The last day of the mid-year.
The new Boston social paper, The Beacon, will appear a week from Saturday.
There will be a meeting of the Harvard Art Club at 7. 15 this evening. A full attendance is desired.
Cowling, the half-back of the freshman eleven is trying for the position of anchor on the '87 tug-of-war team.
The Cambridge, England, crew has already gone into training for the Oxford-Cambridge race which is to be rowed April 5.
Boston will not have the National Amateur Regatta this year. The choice now lies between Philadelphia and Washington.
A new University has been located at Chattanooga, Tenn. It will be the centra Methodist university in the South, and $80,000 will be spent this year.
The University of Pennsylvania has decided to devote a portion of the university funds to the support of the American School of Classical Studies at Athens.
Among the qualifications for a Presidential candidate, a New York daily mentions that "Mr. Dorsheimer is a club man ; he is handsome, portly, elegant, courtly, a graduate of Harvard College, and weighs 350 pounds."
The Amherst ball nine is in active training in the gymnasinm; "Professor" Dole is instructing them, and there is said to be little doubt that the team will be the strongest ever had at Amherst.
The firm of Brock and Leavitt, under Hilton block has been dissolved, and has been succeeded by Leavitt and Pierce. Communications for the HERALD-CRIMSON may be left in the box in this store as usual.
On the death of the wife of the late President Packer, of the Lehigh Valley R. R., Lehigh University will receive about $2,000,000. In addition at the end of 21 years it is to receive nearly $3,000,000 from the same estate.
Class-room of advanced section in Fresman Latin. Instructor-"What grows in Southern Latium ?" Student-"Wine mostly !" Instructor-"What kind of wine ?" Student-(hesitatingly) "Roman punch, I think !"
Phillips Exeter Academy will next year send more men to Princeton than ever before. The preferences expressed by the members of the graduating class there show that Harvard is the choice of a majority, then Princeton, then Yale.

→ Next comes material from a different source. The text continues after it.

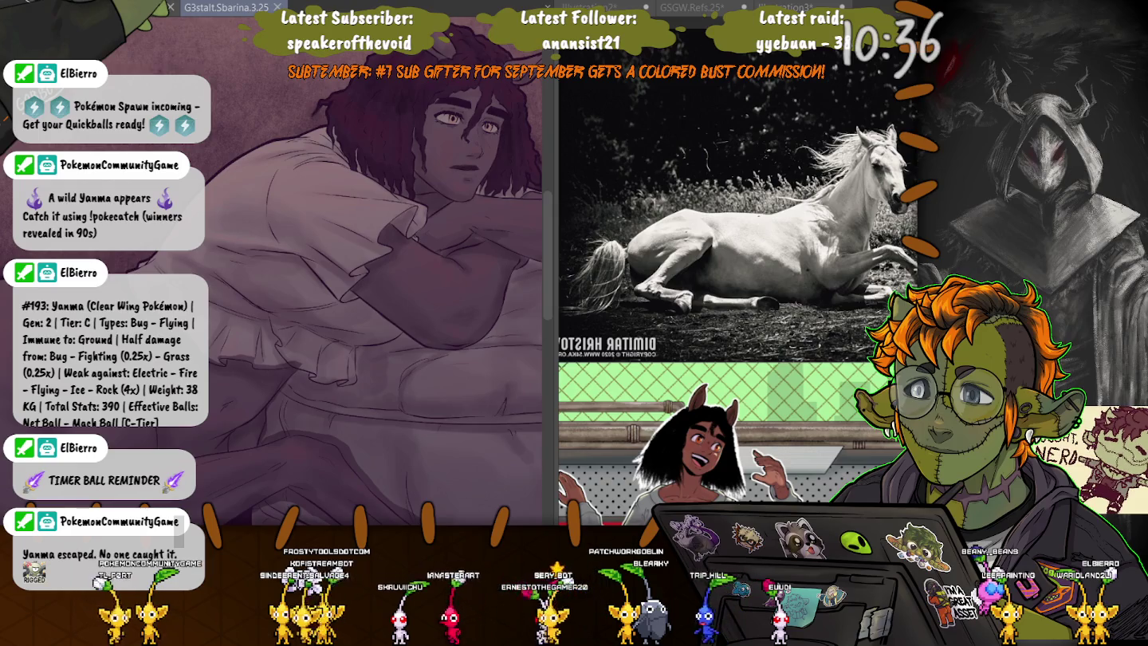
Render gathered, ruffled folds along the billowing shirt sleeve in soft purple shading.
{"action": "scroll", "coordinate": [351, 319], "scroll_direction": "up", "scroll_amount": 3}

Among the American contributors to the 17th volume of the Encyclopaedia Britannica, now in press, will be Profs. C. H. Hitchcock and J. K. Lord, of Dartmouth; Prof. W. D. Whitney of Yale, and Mr. E. L. Godkin, of the Nation.
The limited offer of Hon. E. Ashton Rollins of Philadelphia of $30,000 for a chapel for Dartmouth College, provided that $60,000 should be raised among the alumni for a library building, has not yet been met, and Mr. Rollins has extended his prosition to March 1.
Prof. Moses Coit Tyler, of Cornell, who lectured with such success before the Harvard Historical Society some two years ago is to deliver a course of lectures before the Students' Lecture Association at Ann Arbor. These lectures should be heard at Harvard.
Catalogues of the Columbia Law School have been distributed among the seniors. There are at present in the senior class of the Law-School seven and in the junior class, fourteen graduates of Harvard. Columbia College is represented by forty-nine graduates, Yale by twenty-five, and Princeton by twenty-two.